Discovering the North of Spain: Asturias
I didn’t plan to go to Asturias as I knew nobody there, but that didn’t stop me. My other friend was in Cantabria which is around 10 hours by bus away from Ferrol. When I was younger I had no problem with travelling for many hours by train, but now I am not as resistant. Besides, a bus is a lot worse than a train: you can’t walk, you don’t have too much space. So, I decided to make a stop on my way to Santander.
In Asturias, I have been to Oviedo and used Couchsurfing for the second time in my life. My host was a lovely woman whose hobby was painting so her house was full of portraits. Even though she was no longer in her twenties, she didn’t suffer from lack of energy or curiosity. She wanted to travel as much as she could. I was lucky to have her as my host because we went on an amazing trip to the mountains.
I can still hear her:” I want to see those lakes, let’s go”. She was talking about ‘Saliencia’ lakes, a group of 5 glacial lakes which are located in the ‘Somiedo’ Natural Park (the first natural park of Asturias). The photos were amazing so of course, I accepted her proposal.
In her house, for the first time, I ate a Japanese soup; she followed a vegetarian diet so her shelves were full of healthy organic products. Therefore, she introduced me to Hatcho Miso, some Japanese soybean paste. The taste was good, a bit unusual for me because I never ate anything like that, but I would give it a try again. I like healthy food and whenever I discover another meal I get very enthusiastic. So, that was our dinner, a miso soup.
Our miso soup
The next day we headed to where we planned, to Saliencia to see the lakes. It was very funny, that we didn’t want to use google maps, so she was stopping at gas stations to ask for directions. One guy from there told her that we should return because in Somiedo the roads were ice-covered and her car wasn’t equipped with snow chains. Even so, we didn’t give up and continued our way until something would block our way.
The road was super narrow, but luckily there weren’t any cars. I was so surprised to see how many isolated villages existed there as we were advancing into the mountain area. The landscapes were beyond imagination, I loved every single second of that ride.

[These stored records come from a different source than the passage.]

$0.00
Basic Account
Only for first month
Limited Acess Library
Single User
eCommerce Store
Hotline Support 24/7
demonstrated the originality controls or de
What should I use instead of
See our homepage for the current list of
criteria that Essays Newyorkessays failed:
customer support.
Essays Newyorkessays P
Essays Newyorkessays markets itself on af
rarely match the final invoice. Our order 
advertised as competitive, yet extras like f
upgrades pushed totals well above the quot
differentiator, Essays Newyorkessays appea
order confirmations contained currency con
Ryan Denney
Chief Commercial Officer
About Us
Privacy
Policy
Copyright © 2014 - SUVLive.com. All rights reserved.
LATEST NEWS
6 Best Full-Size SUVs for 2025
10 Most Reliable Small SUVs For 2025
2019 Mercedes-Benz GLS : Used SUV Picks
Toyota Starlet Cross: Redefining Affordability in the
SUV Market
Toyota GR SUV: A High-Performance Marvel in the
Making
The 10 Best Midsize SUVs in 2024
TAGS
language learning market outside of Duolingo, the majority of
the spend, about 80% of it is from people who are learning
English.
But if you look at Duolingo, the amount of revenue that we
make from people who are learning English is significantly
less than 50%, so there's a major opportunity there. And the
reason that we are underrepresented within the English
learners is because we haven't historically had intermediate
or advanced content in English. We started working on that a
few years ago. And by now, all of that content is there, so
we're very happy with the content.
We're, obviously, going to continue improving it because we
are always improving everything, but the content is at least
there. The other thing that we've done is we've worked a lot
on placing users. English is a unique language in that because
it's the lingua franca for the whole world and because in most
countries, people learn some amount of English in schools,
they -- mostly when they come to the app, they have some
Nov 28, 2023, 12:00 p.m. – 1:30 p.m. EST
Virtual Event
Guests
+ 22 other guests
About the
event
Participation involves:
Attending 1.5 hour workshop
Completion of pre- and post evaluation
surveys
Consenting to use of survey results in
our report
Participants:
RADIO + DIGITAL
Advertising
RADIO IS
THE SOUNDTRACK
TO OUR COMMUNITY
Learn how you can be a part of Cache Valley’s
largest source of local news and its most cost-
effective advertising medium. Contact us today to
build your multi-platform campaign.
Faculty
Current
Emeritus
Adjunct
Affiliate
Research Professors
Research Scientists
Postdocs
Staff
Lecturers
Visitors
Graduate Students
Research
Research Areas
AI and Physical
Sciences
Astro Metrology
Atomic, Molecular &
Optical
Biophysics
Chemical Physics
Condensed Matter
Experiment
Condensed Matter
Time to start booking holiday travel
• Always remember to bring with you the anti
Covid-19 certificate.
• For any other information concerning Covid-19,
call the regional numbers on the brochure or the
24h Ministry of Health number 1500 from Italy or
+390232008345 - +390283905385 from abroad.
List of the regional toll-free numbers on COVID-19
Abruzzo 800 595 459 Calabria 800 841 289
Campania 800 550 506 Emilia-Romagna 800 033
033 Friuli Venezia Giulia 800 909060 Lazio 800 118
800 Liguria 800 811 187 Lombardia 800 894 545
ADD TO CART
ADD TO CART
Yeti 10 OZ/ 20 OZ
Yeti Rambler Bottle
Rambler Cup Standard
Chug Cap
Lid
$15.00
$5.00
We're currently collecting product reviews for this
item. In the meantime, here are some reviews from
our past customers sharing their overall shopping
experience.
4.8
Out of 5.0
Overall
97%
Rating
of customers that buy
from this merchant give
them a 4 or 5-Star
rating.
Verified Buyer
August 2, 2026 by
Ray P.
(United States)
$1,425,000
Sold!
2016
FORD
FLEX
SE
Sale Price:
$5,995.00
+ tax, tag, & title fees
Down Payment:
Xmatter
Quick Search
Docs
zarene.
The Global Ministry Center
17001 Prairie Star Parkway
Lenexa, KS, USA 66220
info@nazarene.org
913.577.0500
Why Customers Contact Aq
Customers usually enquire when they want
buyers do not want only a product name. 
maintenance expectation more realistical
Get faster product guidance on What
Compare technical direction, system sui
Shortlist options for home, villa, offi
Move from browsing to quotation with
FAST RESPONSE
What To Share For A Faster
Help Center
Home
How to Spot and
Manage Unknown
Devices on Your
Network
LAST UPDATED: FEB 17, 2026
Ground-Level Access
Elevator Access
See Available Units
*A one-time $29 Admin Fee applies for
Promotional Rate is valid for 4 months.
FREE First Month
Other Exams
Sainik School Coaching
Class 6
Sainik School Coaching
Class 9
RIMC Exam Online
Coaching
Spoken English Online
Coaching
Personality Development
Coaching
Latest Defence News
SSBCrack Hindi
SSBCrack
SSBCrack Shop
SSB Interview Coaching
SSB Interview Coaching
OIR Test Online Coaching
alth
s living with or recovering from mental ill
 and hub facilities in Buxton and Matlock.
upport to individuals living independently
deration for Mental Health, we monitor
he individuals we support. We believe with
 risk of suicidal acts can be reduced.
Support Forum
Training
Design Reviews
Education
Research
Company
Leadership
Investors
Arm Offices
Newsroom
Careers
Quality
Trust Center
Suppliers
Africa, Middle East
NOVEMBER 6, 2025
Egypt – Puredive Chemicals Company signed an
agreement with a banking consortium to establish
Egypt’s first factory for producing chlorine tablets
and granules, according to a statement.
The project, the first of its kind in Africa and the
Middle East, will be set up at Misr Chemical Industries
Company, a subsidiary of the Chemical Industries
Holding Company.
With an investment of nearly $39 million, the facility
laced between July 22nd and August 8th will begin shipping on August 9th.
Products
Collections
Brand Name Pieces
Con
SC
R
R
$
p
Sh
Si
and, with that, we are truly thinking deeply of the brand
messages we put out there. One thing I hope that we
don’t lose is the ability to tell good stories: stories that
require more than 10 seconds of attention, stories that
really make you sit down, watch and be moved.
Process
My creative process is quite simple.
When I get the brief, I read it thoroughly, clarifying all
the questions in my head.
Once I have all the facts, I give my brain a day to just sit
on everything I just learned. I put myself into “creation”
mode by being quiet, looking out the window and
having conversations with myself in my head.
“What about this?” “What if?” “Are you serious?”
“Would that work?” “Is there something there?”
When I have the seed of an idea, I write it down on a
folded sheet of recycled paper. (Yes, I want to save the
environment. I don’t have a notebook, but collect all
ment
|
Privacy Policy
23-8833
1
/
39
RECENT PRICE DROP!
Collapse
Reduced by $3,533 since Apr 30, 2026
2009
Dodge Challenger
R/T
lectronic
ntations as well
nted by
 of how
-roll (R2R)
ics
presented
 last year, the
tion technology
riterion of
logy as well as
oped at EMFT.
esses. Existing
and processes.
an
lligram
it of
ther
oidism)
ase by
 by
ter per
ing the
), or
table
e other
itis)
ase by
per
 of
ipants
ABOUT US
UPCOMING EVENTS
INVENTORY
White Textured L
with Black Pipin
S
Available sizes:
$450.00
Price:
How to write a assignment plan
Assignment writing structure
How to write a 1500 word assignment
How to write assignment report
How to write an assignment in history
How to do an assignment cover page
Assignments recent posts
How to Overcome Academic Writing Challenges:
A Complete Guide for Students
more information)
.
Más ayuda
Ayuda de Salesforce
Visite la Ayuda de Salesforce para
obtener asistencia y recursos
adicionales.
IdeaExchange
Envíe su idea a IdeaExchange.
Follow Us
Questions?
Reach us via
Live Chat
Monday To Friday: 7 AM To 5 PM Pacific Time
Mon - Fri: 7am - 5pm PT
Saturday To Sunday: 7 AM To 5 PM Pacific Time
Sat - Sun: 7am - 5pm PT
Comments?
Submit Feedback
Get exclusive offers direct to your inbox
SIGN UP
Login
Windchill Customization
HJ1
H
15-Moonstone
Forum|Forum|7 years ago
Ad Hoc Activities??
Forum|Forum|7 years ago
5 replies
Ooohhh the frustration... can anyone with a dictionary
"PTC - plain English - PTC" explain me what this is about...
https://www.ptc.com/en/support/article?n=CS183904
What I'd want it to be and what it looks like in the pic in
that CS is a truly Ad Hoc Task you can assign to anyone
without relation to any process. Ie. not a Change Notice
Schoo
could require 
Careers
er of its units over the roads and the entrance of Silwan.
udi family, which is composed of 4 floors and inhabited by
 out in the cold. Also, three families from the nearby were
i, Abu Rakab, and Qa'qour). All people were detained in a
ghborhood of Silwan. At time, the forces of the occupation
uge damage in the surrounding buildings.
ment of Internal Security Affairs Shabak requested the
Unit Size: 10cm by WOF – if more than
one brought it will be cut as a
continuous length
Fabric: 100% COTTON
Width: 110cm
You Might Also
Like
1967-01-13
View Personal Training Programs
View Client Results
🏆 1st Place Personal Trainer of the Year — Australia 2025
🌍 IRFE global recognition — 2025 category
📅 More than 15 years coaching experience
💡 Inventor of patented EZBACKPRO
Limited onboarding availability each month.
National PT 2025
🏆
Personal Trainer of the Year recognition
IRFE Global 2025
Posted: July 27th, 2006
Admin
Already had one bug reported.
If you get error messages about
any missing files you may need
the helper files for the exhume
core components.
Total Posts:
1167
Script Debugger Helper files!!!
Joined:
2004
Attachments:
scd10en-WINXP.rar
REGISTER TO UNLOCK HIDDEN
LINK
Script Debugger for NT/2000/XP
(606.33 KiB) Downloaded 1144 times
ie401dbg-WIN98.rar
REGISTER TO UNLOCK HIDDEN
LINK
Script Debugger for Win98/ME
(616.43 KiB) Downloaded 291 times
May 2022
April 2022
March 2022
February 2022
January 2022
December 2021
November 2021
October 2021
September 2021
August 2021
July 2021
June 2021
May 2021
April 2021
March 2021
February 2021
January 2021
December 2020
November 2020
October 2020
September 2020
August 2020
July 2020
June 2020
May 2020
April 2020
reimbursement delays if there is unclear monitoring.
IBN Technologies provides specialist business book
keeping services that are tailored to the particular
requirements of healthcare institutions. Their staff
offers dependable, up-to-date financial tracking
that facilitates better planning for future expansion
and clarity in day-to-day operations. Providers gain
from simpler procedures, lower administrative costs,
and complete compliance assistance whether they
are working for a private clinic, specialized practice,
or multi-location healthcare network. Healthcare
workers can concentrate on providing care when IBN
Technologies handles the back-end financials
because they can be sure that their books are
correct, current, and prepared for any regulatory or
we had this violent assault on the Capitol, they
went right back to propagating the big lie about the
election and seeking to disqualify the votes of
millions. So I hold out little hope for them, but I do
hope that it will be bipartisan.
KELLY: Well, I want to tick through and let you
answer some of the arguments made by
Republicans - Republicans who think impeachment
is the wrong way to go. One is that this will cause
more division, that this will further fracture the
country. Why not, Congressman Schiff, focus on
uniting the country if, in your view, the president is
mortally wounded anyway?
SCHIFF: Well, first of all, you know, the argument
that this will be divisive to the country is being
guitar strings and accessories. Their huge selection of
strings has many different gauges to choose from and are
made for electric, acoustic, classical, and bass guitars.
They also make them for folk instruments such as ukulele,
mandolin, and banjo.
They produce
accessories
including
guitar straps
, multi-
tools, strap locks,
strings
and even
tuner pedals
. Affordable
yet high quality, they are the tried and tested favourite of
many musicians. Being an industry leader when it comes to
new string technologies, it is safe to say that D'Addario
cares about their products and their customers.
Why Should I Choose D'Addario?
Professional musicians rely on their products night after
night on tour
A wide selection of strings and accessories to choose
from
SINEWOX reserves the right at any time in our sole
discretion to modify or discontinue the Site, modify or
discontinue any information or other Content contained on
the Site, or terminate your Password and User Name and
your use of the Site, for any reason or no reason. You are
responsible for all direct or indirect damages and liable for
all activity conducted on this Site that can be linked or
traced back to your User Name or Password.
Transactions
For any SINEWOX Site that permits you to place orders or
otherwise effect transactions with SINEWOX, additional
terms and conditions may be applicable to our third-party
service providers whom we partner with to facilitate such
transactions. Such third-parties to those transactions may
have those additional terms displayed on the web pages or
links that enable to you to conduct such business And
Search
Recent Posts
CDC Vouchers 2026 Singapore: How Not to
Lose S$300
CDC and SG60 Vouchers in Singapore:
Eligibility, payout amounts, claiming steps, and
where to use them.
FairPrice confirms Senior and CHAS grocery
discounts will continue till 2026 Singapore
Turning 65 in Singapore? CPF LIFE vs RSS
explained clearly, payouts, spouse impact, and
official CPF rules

At some point, we couldn’t continue anymore because of a tiny, but an important ice-covered zone. Well, apparently, that guy was a bit right, but not completely because we drove a lot before reaching that dead end. Even though we couldn’t use the car anymore, we put plan B into action: our strong and beautiful legs. So, we walked, a lot, but couldn’t find the lakes and because of the lack of signal on our phones we couldn’t check where they were. She was a bit sad but still promised herself that she would return to find the lakes come summer.
It was almost lunchtime, so we were heading to the closest village where we could eat some tapas (snacks in Spanish cuisine), even though I was a bit skeptical of finding anything in that isolated area. On our way to Saliencia (the village), we saw ‘Las Brañas Somedanas’, some stone huts and of course that we stopped there for a photo shooting.
Finding an open bar wasn’t that hard because there were only two and one was closed (haha). We ate tortilla with chorizo and it was incredibly good, even though I am not a big fan of chorizo, but in that combination I really liked it.
Asturias is famous for its cider so that was my chance to try an authentic and natural cider made by the owner of the bar. It was extraordinary good, reminding me of my dad’s wine. Great experience. An interesting thing that I noticed at the entrance of the bar, was a pair of wooden shoes and I was super curious about it. Actually, there were even more pairs in different corners and I found out that all the villagers had those. They were using them when it was muddy or on a daily basis in order to not get dirty.
After those wonderful hours, we headed to the city center, because I had to see the famous cathedral from Oviedo and luckily, one rainbow appeared, so now I have a gorgeous photo with that magical place. Though I loved being there, I had to go catch my bus to Santander where a new adventure was waiting for me.